1. Piper - June 4, 2007

Anne Pakir, I think, a Singaporean English Language prefessor once wrote that we were linguistically insecure since we always looked outwards for language standards. Even for Mandarin when we use China’s standards as a gauge and Malay when we use Malaysia’s standards.

2. Clarence - June 5, 2007

Well all i can say is that when I was overseas, the thing I can recognize that is uniquely Singapore is the Singlish. Singlish is one thing that unites all Singaporeans. Even if you’re a “potato” (a quitter, in the Govt’s lingo), you’ll still understand Singlish if you’ve been in the country for some time =)

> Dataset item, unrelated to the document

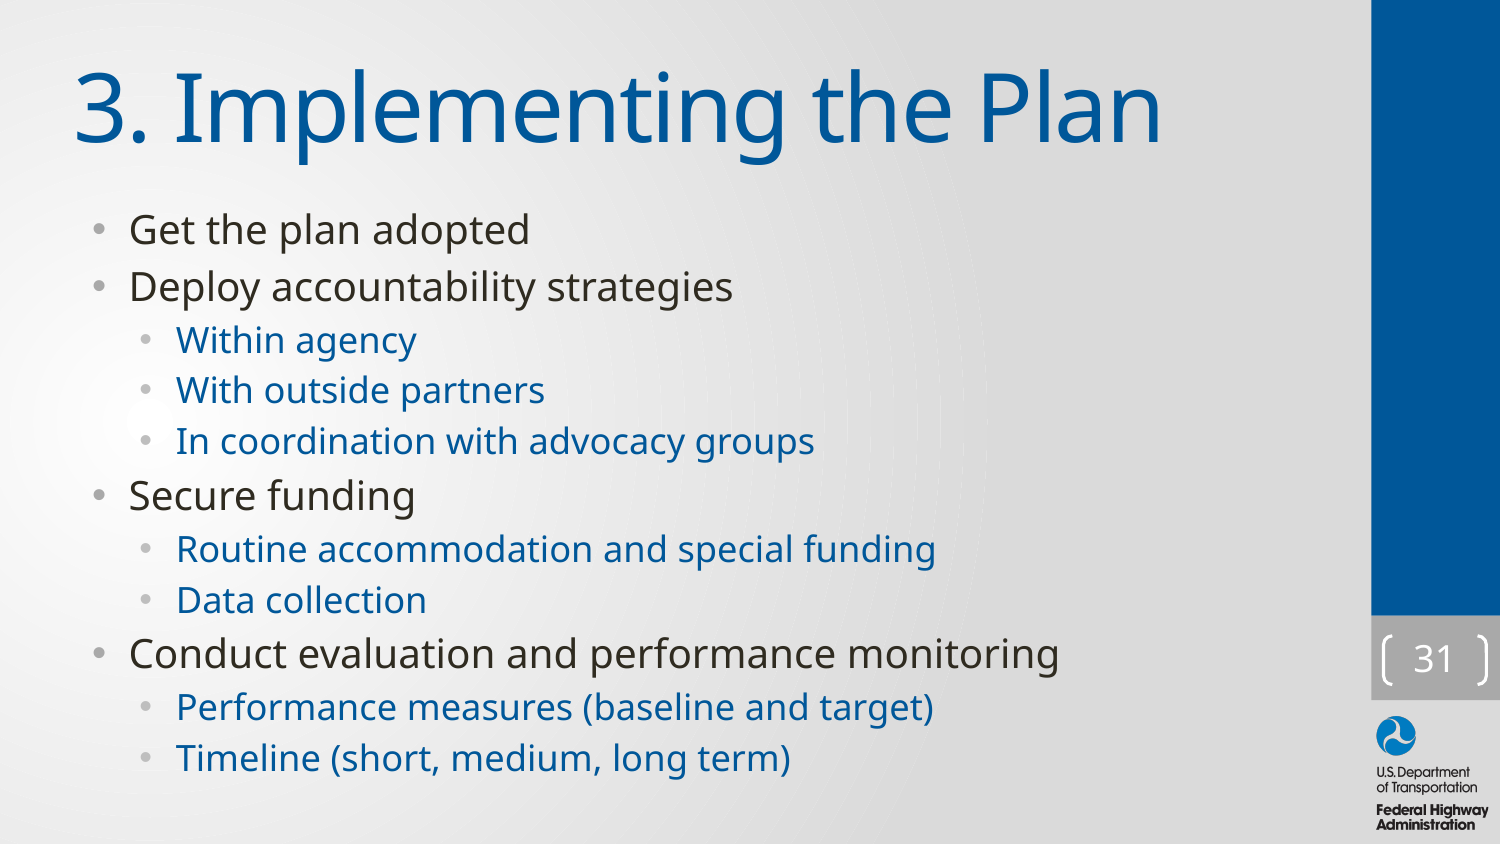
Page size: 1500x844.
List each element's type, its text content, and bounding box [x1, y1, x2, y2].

title 3. Implementing the Plan [58, 33, 1309, 175]
slide_number 31 [1381, 634, 1488, 687]
list Get the plan adopted Deploy accountability strategies Within agency With outside partners In coordination with advocacy groups Secure funding Routine accommodation and special funding Data collection Conduct evaluation and performance monitoring Performance measures (baseline and target) Timeline (short, medium, long term) [58, 196, 1309, 788]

So while I insist that we NEED to know proper English and be able to codeswitch, we should be proud of Singlish, because that’s who we are. I’m actively teaching my foreign friends OUR language. It’d be horrible one day to see all the foreigners trumping us and teaching us how to speak in our own country 😐 When that happens, I’m going off somewhere else. I don’t WANT to speak like a China Chinese, or a Brit (although I can).

3. Daniel - June 6, 2007

I think that one disadvantage of Singlish is that it’s close enough to Standard English that people cannot effectively codeswitch between the two. Most Singaporeans can’t write or speak well in standard English. When interviewing for jobs, giving technical presentations, or doing business abroad, Singaporeans who cannot conjugate verbs into the past tense or pronounce the “s” at the end of noun plurals are at a disadvantage. Others have characterized Singaporeans’ spoken English as sounding like children, since some aspects mimic the mistakes children in the UK or the US speak. Government officials must feel that efforts to educate Singaporeans in the use of standard English have failed, and that trying to impose it on us would help. Clearly that isn’t working either. All this talk of whether Singlish should be respected or not, or held up as an example of our oh-so-unique culture may not really matter much. I would think that having the American accents on TV may help alleviate the problem, wouldn’t it? I’m wondering what else could be done to help children codeswitch correctly.

4. YCK - June 10, 2007

Nothing a little social engineering cannot fix. Not too long back Speak Mandarin Campaign dispatched non-Manadrin Chinese languages.

Widely accepted views includes that they are low-class, uneducated, uncultured, bad economical sense to learn, and impedes language learning.

Hey, the reasons sound familiar. The last was used by Madam Jocelyn Lim Chieh Ying to slaughter the bilingual sacred cow in ST Forum.

Guess some people pick up the ropes faster than me.